The code below applies this recipe. Some values specific to this problem, like the number of generations and the initial conditions, are hard-coded to highlight where they come into play.

import numpy as np
import matplotlib.pyplot as plt
plt.style.use(['ggplot'])

#Original cell division and mutation
def Gx(p0, p1, q, x, y):
  return 1-p0+p0*((1-q)*x+q*y)**2

#Mutant division
def Gy(p0, p1, q, x, y):
  return 1-p1 +p1*y**2
  
#Generation function
def Q(n,x,y):
  for rep in range(n): 
    if n-rep>3: #three last days
      p0 = 0.2 #treated division success
      p1 = 0.90 #mutant division success
      q = 0.2 #mutation probability
    else: #first three days
      p0 = 0.6
      p1 = 0.90
      q = 0.0
    xp = Gx(p0, p1, q, x, y)
    yp = Gy(p0, p1, q, x, y)
    x,y = xp,yp
  return x**2 #initial conditions

#calculation
N = 65
n = np.arange(N)
c = np.exp(2*np.pi*1j*n/N)
(C1, C2) = np.meshgrid(c, c) #get 2d array versions
pn1n2 = abs(np.fft.fft2(Q(6,C1,C2))/(N*N))

#plotting
plt.imshow(np.log10(pn1n2), origin='lower')
plt.colorbar(label='Log likelihood')
plt.ylabel(r'Mutants')
plt.xlabel(r'Original')
plt.show()
/tmp/ipykernel_235475/1015147889.py:38: MatplotlibDeprecationWarning: Auto-removal of grids by pcolor() and pcolormesh() is deprecated since 3.5 and will be removed two minor releases later; please call grid(False) first.
  plt.colorbar(label='Log likelihood')
../_images/6ccba725e44d7e0ba886d7bd88b754d9e7cfae678b4d658f62294ed2c3d09b59.png

Trivariate example#

As a brief example, consider a similar process with two types of mutants. We will use \(x\) to count original cells, \(y\) to count first generation mutant which are almost able to survive but not quite, and \(z\) to count next-level mutants which can thrive.

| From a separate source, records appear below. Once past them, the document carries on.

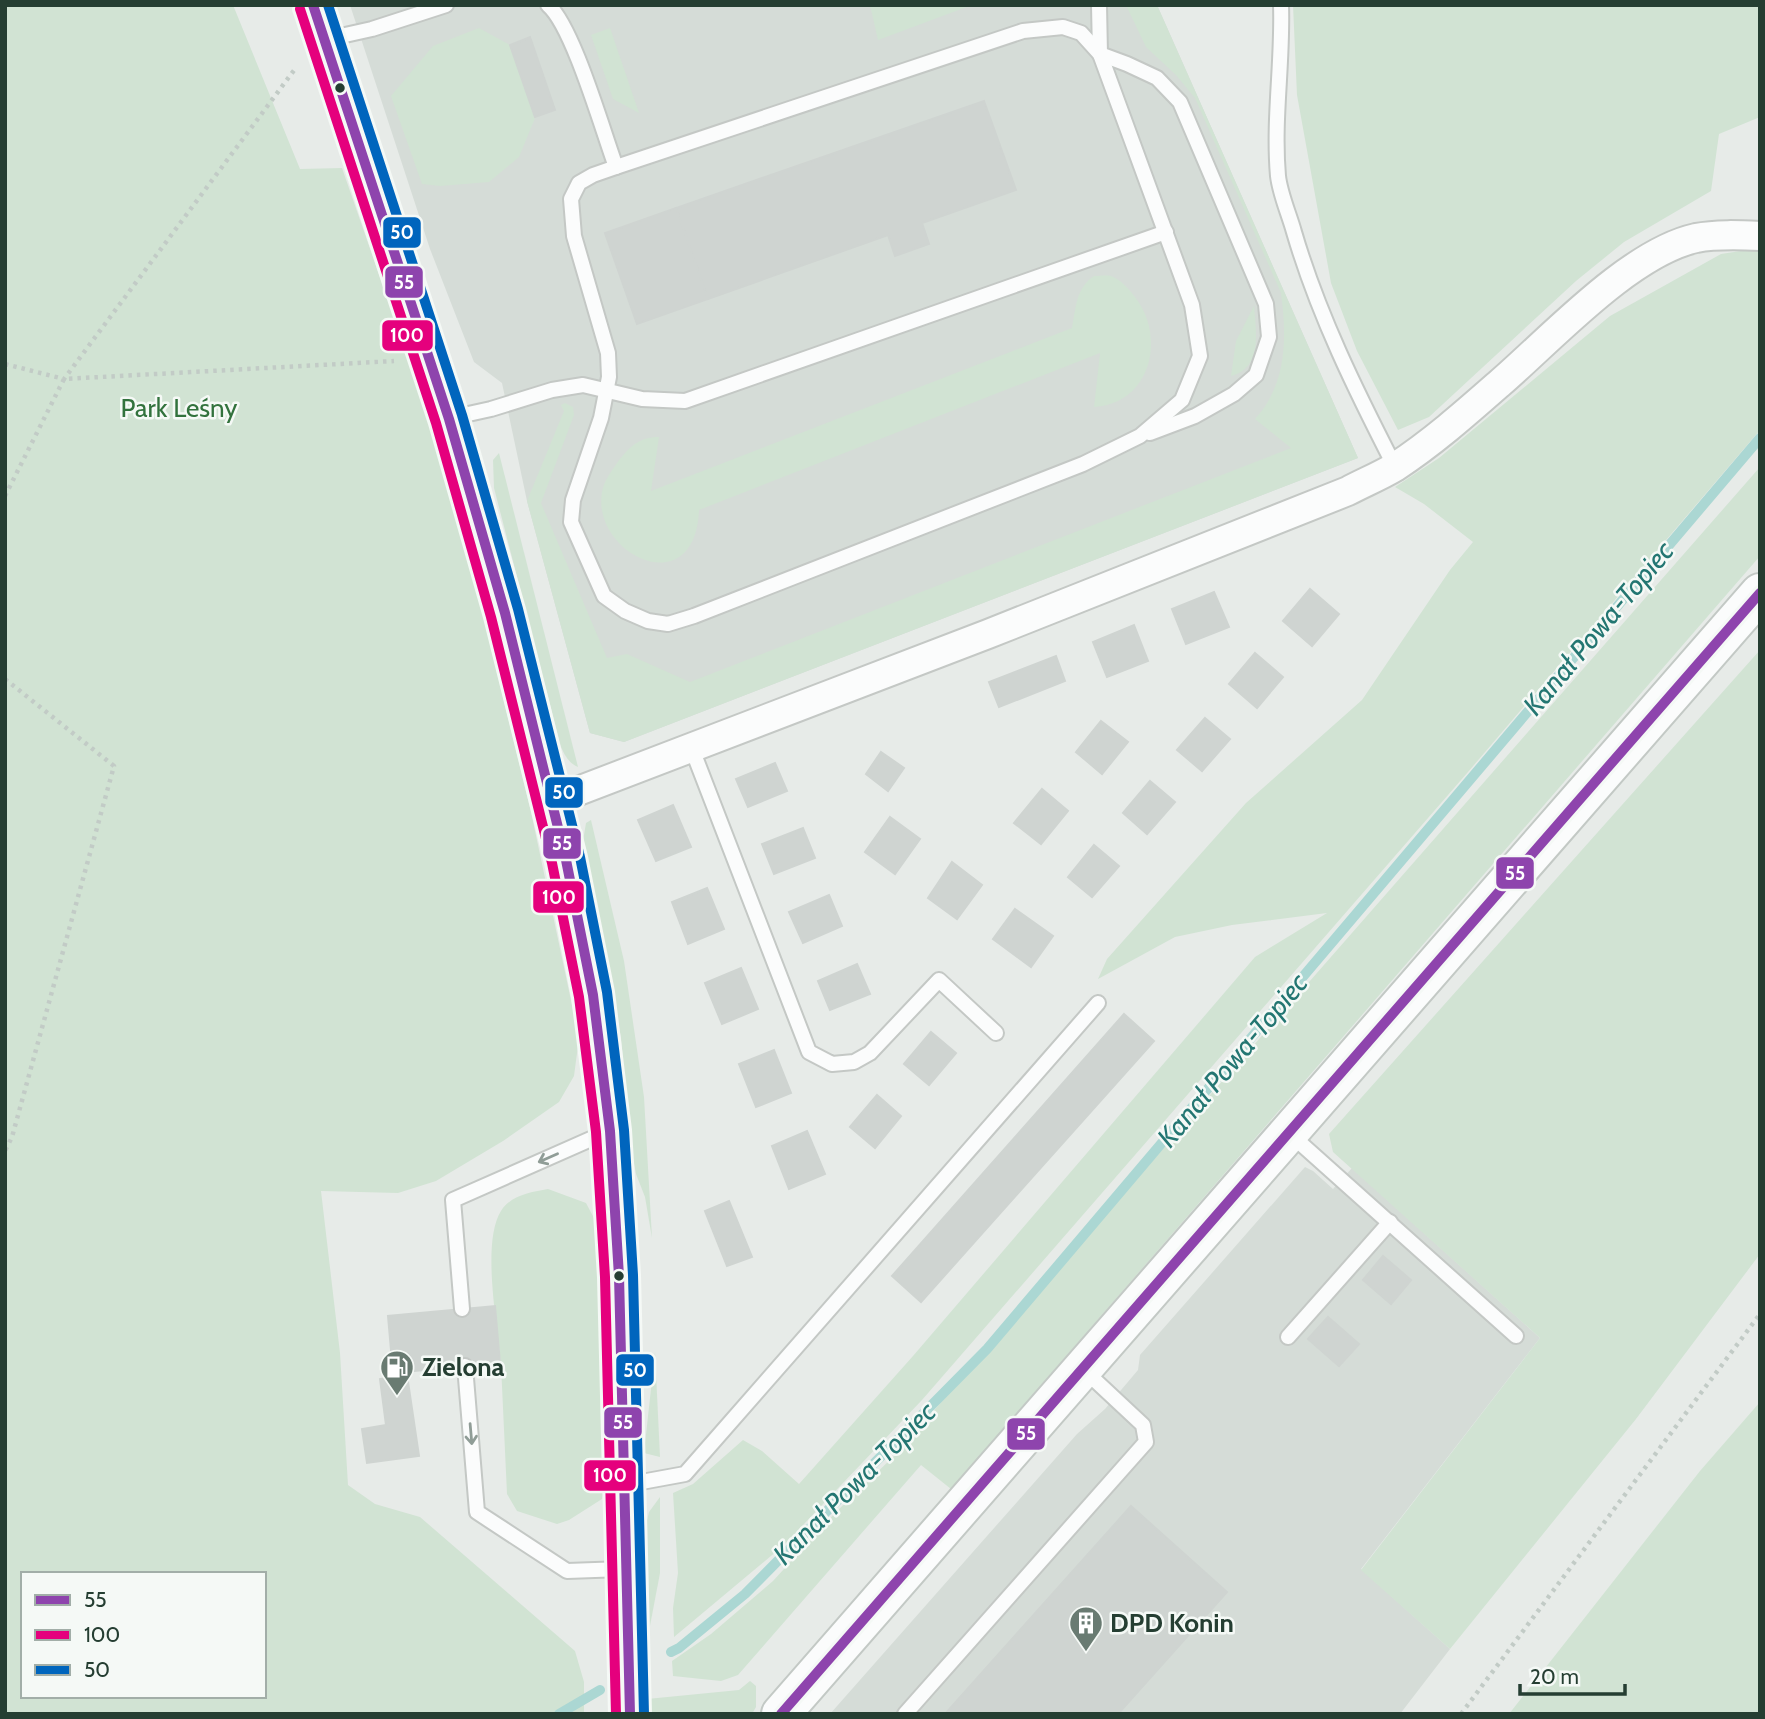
<svg xmlns="http://www.w3.org/2000/svg" width="1765" height="1719" font-family="Cabin,sans-serif">
<style>
.built{fill:#d5dcd7}
.green{fill:#d1e3d3;fill-rule:evenodd}
.lines{fill:none;stroke-linecap:round;stroke-linejoin:round}
.stream{stroke:#abd7d3;stroke-width:10}
.building{fill:#cfd4d1;stroke:#cfd4d1;stroke-width:2}
.lane-casing{stroke:#c4c8c5;stroke-width:18}
.street-casing{stroke:#c4c8c5;stroke-width:32}
.secondary-casing{stroke:#c3c9c5;stroke-width:42}
.path{stroke:#c2cbc6;stroke-width:4.5;stroke-dasharray:3.5 5;stroke-linecap:butt}
.lane{stroke:#fbfcfc;stroke-width:14}
.street{stroke:#fbfcfc;stroke-width:28}
.secondary{stroke:#fbfcfc;stroke-width:38}
.bus-1-casing{stroke:#f5f9f6;stroke-width:16}
.bus-2-casing{stroke:#f5f9f6;stroke-width:16}
.bus-3-casing{stroke:#f5f9f6;stroke-width:16}
.bus-1{stroke:#8e44ad;stroke-width:10}
.bus-2{stroke:#e5007d;stroke-width:10}
.bus-3{stroke:#0065bd;stroke-width:10}
.oneway{stroke:#909d97}
.bus-dot{fill:#253e32;stroke:#f5f9f6;stroke-width:2.5}
.labels{text-anchor:middle;stroke-width:5;stroke-linejoin:round;paint-order:stroke}
.park-label{font-size:26px;fill:#32723d;stroke:#f5f9f6}
.poi-label{font-size:26px;font-weight:bold;fill:#253e32;stroke:#f5f9f6;text-anchor:start}
.water-label{font-size:28px;font-style:italic;fill:#237672;stroke:#f5f9f6}
.line-badge{stroke:#f5f9f6;stroke-width:2.5}
.badge-label{font-size:19px;text-anchor:middle;font-weight:bold;fill:#fff}
</style>
<rect width="100%" height="100%" fill="#e7ebe8"/>
<g class="built">
<path d="M 350,5 L 1157,5 L 1358,458 L 624,742 L 590,733 L 527,501 L 502,383 L 474,362 L 430,249 Z"/>
<path d="M 1305,1167 L 1313,1171 L 1333,1189 L 1352,1168 L 1540,1338 L 1361,1569 L 1450,1649 L 1400,1714 L 830,1714 L 1077,1434 L 1105,1409 L 1138,1370 L 1140,1355 Z"/>
</g>
<g class="green">
<path d="M 5,5 L 233,5 L 300,169 L 342,168 L 432,427 L 457,509 L 531,812 L 579,1038 L 574,1076 L 559,1102 L 503,1141 L 436,1181 L 398,1193 L 321,1191 L 340,1353 L 348,1485 L 375,1504 L 420,1517 L 575,1651 L 584,1682 L 584,1714 L 5,1714 ZM 23,1574 L 264,1574 L 264,1696 L 23,1696 Z"/>
<path d="M 870,5 L 972,5 L 878,40 Z"/>
<path d="M 1126,5 L 1157,5 L 1358,458 L 624,742 L 590,733 L 527,501 L 564,411 L 561,405 L 565,403 L 573,407 L 574,415 L 541,503 L 607,658 L 627,654 L 690,682 L 1291,448 L 1255,419 C 1287,384 1287,338 1281,293 L 1195,98 L 1176,75 L 1146,47 Z"/>
<path d="M 1293,5 L 1760,5 L 1760,117 L 1719,134 L 1711,191 L 1624,242 L 1576,281 L 1429,417 L 1398,430 L 1357,351 L 1331,283 L 1297,95 Z"/>
<path d="M 479,28 L 510,45 L 535,118 L 519,157 L 489,182 L 440,186 L 422,184 L 391,96 L 433,46 Z"/>
<path d="M 610,28 L 639,113 L 613,99 L 591,35 Z"/>
<path d="M 1760,248 L 1760,430 L 1468,772 L 922,1400 L 784,1545 L 674,1637 L 673,1608 L 678,1573 L 673,1493 L 693,1484 L 743,1440 L 762,1451 L 799,1484 L 913,1356 L 1255,957 L 1327,913 L 1232,925 L 1175,937 L 1098,979 L 1107,959 L 1246,803 L 1362,700 L 1450,570 L 1473,542 L 1424,504 L 1395,487 L 1439,458 L 1610,316 L 1721,254 Z"/>
<path d="M 1094,276 C 1099,276 1106,275 1111,276 C 1120,279 1129,289 1135,297 C 1167,338 1150,404 1094,407 L 1100,353 L 699,510 C 695,605 591,554 602,492 C 604,481 611,472 617,463 C 629,447 639,437 659,437 L 651,491 L 1072,328 C 1076,307 1076,288 1094,276 Z"/>
<path d="M 1254,306 C 1256,331 1263,368 1231,376 L 1236,341 Z"/>
<path d="M 499,453 L 578,767 C 569,763 565,756 561,747 L 494,488 L 493,460 Z"/>
<path d="M 1760,467 L 1760,556 L 951,1489 L 921,1465 L 738,1675 L 721,1681 L 673,1676 L 672,1661 L 711,1634 L 773,1581 L 836,1512 L 894,1456 Z"/>
<path d="M 1760,650 L 1760,1254 L 1636,1419 L 1450,1649 L 1361,1570 L 1540,1338 L 1333,1152 L 1329,1134 Z"/>
<path d="M 591,820 L 624,961 L 644,1097 L 652,1238 L 645,1197 L 636,1174 L 631,1148 L 621,1038 L 596,902 L 583,841 L 586,823 Z"/>
<path d="M 548,1189 L 586,1203 L 595,1220 L 610,1472 L 602,1499 L 569,1520 L 557,1524 L 517,1511 L 507,1494 C 505,1451 503,1408 501,1365 C 498,1327 481,1243 501,1211 C 511,1195 531,1192 548,1189 Z"/>
<path d="M 655,1352 L 660,1457 L 644,1453 Z"/>
<path d="M 1760,1402 L 1760,1714 L 1509,1714 L 1700,1471 Z"/>
<path d="M 660,1497 L 660,1573 L 649,1631 L 646,1525 L 649,1512 Z"/>
<path d="M 750,1681 L 756,1686 L 756,1707 L 752,1714 L 648,1714 L 647,1699 L 739,1690 Z"/>
</g>
<g class="lines">
<g class="stream">
<path d="M 671,1652 L 679,1648 L 745,1594 L 987,1349 L 1760,438"/>
<path d="M 559,1714 L 600,1690"/>
</g>
</g>
<g class="building">
<path d="M 530,37 L 555,110 L 535,117 L 510,45 Z"/>
<path d="M 984,101 L 1016,190 L 922,223 L 929,244 L 895,256 L 888,235 L 708,299 L 676,208 Z"/>
<path d="M 676,208 L 708,299 L 637,324 L 605,233 Z"/>
<path d="M 1310,589 L 1339,614 L 1312,646 L 1283,621 Z"/>
<path d="M 1214,592 L 1229,627 L 1186,644 L 1172,609 Z"/>
<path d="M 1134,625 L 1148,661 L 1107,677 L 1093,642 Z"/>
<path d="M 1255,653 L 1283,677 L 1257,708 L 1229,684 Z"/>
<path d="M 1056,656 L 1065,681 L 999,707 L 989,682 Z"/>
<path d="M 1205,718 L 1230,739 L 1202,771 L 1177,750 Z"/>
<path d="M 1101,721 L 1128,742 L 1102,774 L 1076,752 Z"/>
<path d="M 881,752 L 904,768 L 888,791 L 866,774 Z"/>
<path d="M 775,763 L 787,791 L 748,807 L 736,779 Z"/>
<path d="M 1150,781 L 1175,802 L 1147,834 L 1123,813 Z"/>
<path d="M 1042,789 L 1068,811 L 1041,844 L 1014,823 Z"/>
<path d="M 673,805 L 691,847 L 656,861 L 638,820 Z"/>
<path d="M 890,817 L 920,839 L 895,874 L 865,852 Z"/>
<path d="M 803,828 L 815,858 L 774,874 L 762,844 Z"/>
<path d="M 1094,845 L 1119,866 L 1092,897 L 1068,877 Z"/>
<path d="M 952,862 L 982,885 L 957,919 L 928,898 Z"/>
<path d="M 707,888 L 724,929 L 688,944 L 672,902 Z"/>
<path d="M 829,895 L 842,926 L 803,943 L 789,912 Z"/>
<path d="M 1015,909 L 1053,936 L 1031,967 L 993,939 Z"/>
<path d="M 857,964 L 870,994 L 830,1010 L 818,981 Z"/>
<path d="M 741,968 L 758,1009 L 722,1024 L 705,983 Z"/>
<path d="M 1124,1014 L 1154,1041 L 921,1302 L 892,1276 Z"/>
<path d="M 931,1032 L 956,1053 L 929,1085 L 904,1064 Z"/>
<path d="M 774,1050 L 791,1093 L 756,1107 L 739,1064 Z"/>
<path d="M 877,1095 L 901,1116 L 875,1148 L 850,1127 Z"/>
<path d="M 807,1131 L 825,1174 L 789,1189 L 772,1146 Z"/>
<path d="M 729,1201 L 752,1257 L 727,1266 L 705,1211 Z"/>
<path d="M 1383,1256 L 1411,1280 L 1391,1304 L 1363,1280 Z"/>
<path d="M 495,1306 L 500,1363 L 393,1373 L 388,1316 Z"/>
<path d="M 1328,1317 L 1359,1344 L 1339,1366 L 1308,1339 Z"/>
<path d="M 407,1375 L 419,1456 L 367,1463 L 362,1429 L 386,1425 L 380,1379 Z"/>
<path d="M 1131,1506 L 1227,1592 L 1118,1714 L 945,1714 Z"/>
</g>
<g class="lines">
<g class="lane-casing">
<g id="lane">
<path d="M 548,5 C 573,26 603,132 616,167"/>
<path d="M 1099,5 L 1100,54 L 1127,64 L 1157,78 L 1180,102 L 1266,304 L 1269,337 L 1256,375 L 1234,394 L 1195,416 L 1150,433"/>
<path d="M 1281,5 C 1283,62 1273,119 1278,176 C 1280,194 1289,214 1294,232 C 1318,314 1356,391 1395,467"/>
<path d="M 1063,27 L 1081,33 L 1100,54 L 1192,305 L 1200,356 L 1182,400 L 1140,436 L 1083,464 L 694,616 L 668,624 L 648,621 L 625,611 L 604,596 L 571,522 L 573,500 L 601,418 L 609,377 L 608,353 L 574,236 L 571,199 L 579,183 L 593,175 L 616,167 L 1023,31 Z"/>
<path d="M 327,39 L 372,29 L 446,5"/>
<path d="M 450,418 L 491,409 L 552,390 L 583,385 L 642,399 L 685,401 L 1166,232"/>
<path d="M 692,749 L 809,1052 L 832,1064 L 854,1062 L 870,1053 L 939,980 L 996,1033"/>
<path d="M 1289,1133 L 1516,1336"/>
<path d="M 462,1309 L 453,1200 L 609,1131"/>
<path d="M 1288,1337 L 1390,1222"/>
<path d="M 465,1366 L 477,1512 L 567,1571 L 623,1569"/>
<path d="M 625,1485 L 685,1474 L 1098,1003"/>
<path d="M 905,1714 L 1146,1442 L 1143,1425 L 1083,1369"/>
</g>
</g>
<g class="street-casing">
<path id="street" d="M 552,801 L 988,634 L 1348,491 C 1363,483 1380,476 1395,467 C 1432,443 1467,412 1500,383 C 1551,339 1629,253 1696,238 C 1716,234 1739,235 1760,236"/>
</g>
<g class="secondary-casing">
<g id="secondary">
<path d="M 313,5 L 449,419 L 505,613 L 566,860 L 593,995 L 610,1131 L 619,1276 L 630,1714"/>
<path d="M 781,1714 L 1760,593"/>
</g>
</g>
<g class="path">
<path d="M 5,364 L 64,379 L 295,69"/>
<path d="M 5,496 L 64,379 L 394,361"/>
<path d="M 5,679 L 114,766 L 12,1137 L 5,1151"/>
<path d="M 1461,1714 L 1760,1314"/>
</g>
<use href="#lane" class="lane"/>
<use href="#street" class="street"/>
<use href="#secondary" class="secondary"/>
<g class="bus-1-casing">
<g id="bus-1">
<path d="M 313,5 L 449,419 L 505,613 L 566,860 L 593,995 L 610,1131 L 619,1276 L 630,1714"/>
<path d="M 781,1714 L 1760,593"/>
</g>
</g>
<g class="bus-2-casing">
<path id="bus-2" d="M 300,9 L 436,423 L 491,617 L 552,863 L 579,997 L 596,1132 L 605,1277 L 616,1714"/>
</g>
<g class="bus-3-casing">
<path id="bus-3" d="M 328,5 L 462,415 L 518,609 L 580,857 L 607,992 L 624,1130 L 633,1275 L 644,1714"/>
</g>
<use href="#bus-1" class="bus-1"/>
<use href="#bus-2" class="bus-2"/>
<use href="#bus-3" class="bus-3"/>
</g>
<defs><path id="oneway-shaft" d="M-6 0H5M1.5-3L5.5 0L1.5 3" fill="none" stroke-width="1.6" stroke-linecap="round" stroke-linejoin="round" transform="scale(1.75)"/></defs>
<g class="oneway">
<use href="#oneway-shaft" transform="translate(548 1158) rotate(156)"/>
<use href="#oneway-shaft" transform="translate(471 1434) rotate(85)"/>
</g>
<defs>
<g id="fuel-pin" transform="scale(1.75)"><path d="M0 17L-7.5 6A9.5 9.5 0 1 1 7.5 6Z" fill="#697b72" stroke="#f5f9f6"/><path d="M-5.5-6h7V0h2V4h1.3V-2.5L3-4.5l.8-.8L6-3V5H2.5V1h-1V6h-7ZM-4.2-4.7v3.2H.2V-4.7Z" fill="#fff"/></g>
<g id="building-pin" transform="scale(1.75)"><path d="M0 17L-7.5 6A9.5 9.5 0 1 1 7.5 6Z" fill="#697b72" stroke="#f5f9f6"/><path d="M-4-6H4V6H1V3H-1V6H-4ZM-2.5-4.3h1.7v1.8h-1.7ZM.8-4.3h1.7v1.8H.8ZM-2.5-1h1.7V.8h-1.7ZM.8-1h1.7V.8H.8Z" fill="#fff"/></g>
</defs>
<g fill-rule="evenodd">
<use href="#fuel-pin" x="397" y="1367"/>
<use href="#building-pin" x="1086" y="1623"/>
</g>
<g class="bus-dot">
<circle cx="340" cy="88" r="6"/>
<circle cx="619" cy="1276" r="6"/>
</g>
<g class="labels">
<g class="park-label">
<text x="179" y="417">Park Leśny</text>
</g>
<g class="poi-label">
<text x="422" y="1376">Zielona</text>
<text x="1110" y="1632">DPD Konin</text>
</g>
<g class="water-label">
<text transform="translate(1598 628) rotate(-50)" y="10">Kanał Powa-Topiec</text>
<text transform="translate(1232 1060) rotate(-50)" y="10">Kanał Powa-Topiec</text>
<text transform="translate(854 1483) rotate(-45)" y="10">Kanał Powa-Topiec</text>
</g>
</g>
<g class="line-badge">
<rect x="382" y="216" width="40" height="33" rx="7" fill="#0065bd"/>
<rect x="384" y="265" width="40" height="34" rx="7" fill="#8e44ad"/>
<rect x="381" y="319" width="53" height="33" rx="7" fill="#e5007d"/>
<rect x="544" y="776" width="40" height="33" rx="7" fill="#0065bd"/>
<rect x="542" y="827" width="40" height="33" rx="7" fill="#8e44ad"/>
<rect x="1495" y="856" width="40" height="34" rx="7" fill="#8e44ad"/>
<rect x="532" y="880" width="53" height="34" rx="7" fill="#e5007d"/>
<rect x="615" y="1353" width="40" height="34" rx="7" fill="#0065bd"/>
<rect x="603" y="1406" width="40" height="33" rx="7" fill="#8e44ad"/>
<rect x="1006" y="1417" width="40" height="34" rx="7" fill="#8e44ad"/>
<rect x="583" y="1459" width="54" height="33" rx="7" fill="#e5007d"/>
</g>
<g class="badge-label">
<text x="402" y="239">50</text>
<text x="404" y="289">55</text>
<text x="407" y="342">100</text>
<text x="564" y="799">50</text>
<text x="562" y="850">55</text>
<text x="1515" y="880">55</text>
<text x="559" y="904">100</text>
<text x="635" y="1377">50</text>
<text x="623" y="1429">55</text>
<text x="1026" y="1440">55</text>
<text x="610" y="1482">100</text>
</g>
<rect width="1765" height="1719" fill="none" stroke="#253e32" stroke-width="14"/>
<rect x="21" y="1572" width="245" height="126" fill="#f5f9f6" stroke="#a2aea8" stroke-width="2"/>
<rect x="35" y="1595" width="35" height="10" fill="#8e44ad" stroke="#a2aea8" stroke-width="2"/>
<text x="84" y="1607" font-size="21" fill="#253e32">55</text>
<rect x="35" y="1630" width="35" height="10" fill="#e5007d" stroke="#a2aea8" stroke-width="2"/>
<text x="84" y="1642" font-size="21" fill="#253e32">100</text>
<rect x="35" y="1665" width="35" height="10" fill="#0065bd" stroke="#a2aea8" stroke-width="2"/>
<text x="84" y="1677" font-size="21" fill="#253e32">50</text>
<path d="M1520 1684v10h105v-10" fill="none" stroke="#253e32" stroke-width="3.5"/>
<text x="1530" y="1684" font-size="21" fill="#253e32" stroke="#f5f9f6" stroke-width="5" paint-order="stroke">20 m</text>
</svg>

We extend the simple binary dynamics of the previous example. We use 10 original cells as initial conditions, and we plot the joint distributions of both types of mutants after 6 generations.

import numpy as np
import matplotlib.pyplot as plt
plt.style.use(['ggplot'])

def Gx(p0, p1, p2, q0, q1, x, y, z):
  return 1-p0+p0*((1-q0)*x+q0*y)**2

def Gy(p0, p1, p2, q0, q1, x, y, z):
  return 1-p1 +p1*((1-q1)*y+q1*z)**2

def Gz(p0, p1, p2, q0, q1, x, y, z):
  return 1-p2 +p2*z**2

def Q(n, p0, p1, q0, q1, x, y, z):
  for rep in range(n):
    xp = Gx(p0, p1, p2, q0, q1, x, y, z)
    yp = Gy(p0, p1, p2, q0, q1, x, y, z)
    zp = Gz(p0, p1, p2, q0, q1, x, y, z)
    x, y, z = xp, yp, zp
  return x**10

#parameters
p0 = 0.2
p1 = 0.48
p2 = 0.95
q0 = 0.02
q1 = 0.06
number = 6

N = 65
n = np.arange(N)
c = np.exp(2*np.pi*1j*n/N)
(C2, C3) = np.meshgrid(c, c) #get 2d array versions for y and z
pn2n3 = abs(np.fft.fft2(Q(number,p0,p1,q0,q1,1,C2,C3))/(N*N)) #sum over x with x=1

plt.imshow(np.log10(pn2n3), origin='lower')
plt.colorbar(label='Log likelihood')
plt.clim([-8,0])
plt.ylabel(r'Next-level mutants')
plt.xlabel(r'Mutants')
plt.show()
/tmp/ipykernel_235475/1104920709.py:37: MatplotlibDeprecationWarning: Auto-removal of grids by pcolor() and pcolormesh() is deprecated since 3.5 and will be removed two minor releases later; please call grid(False) first.
  plt.colorbar(label='Log likelihood')
../_images/76e0df03134b4349c391fc327f20475c46e58a5410df17578e9c11d1ccf6f9c1.png

Tip

To sum over all numbers of original cells and save on computation, we simply force \(x\) to be equal to 1 and use a Fourier transform over the remaining dimensions only. Be careful: By default the fft2 function will always be computed over the last two axes of the input array. If we wanted to extract a trivariate distribution, we would need to specify which axes to use (the last three in this case).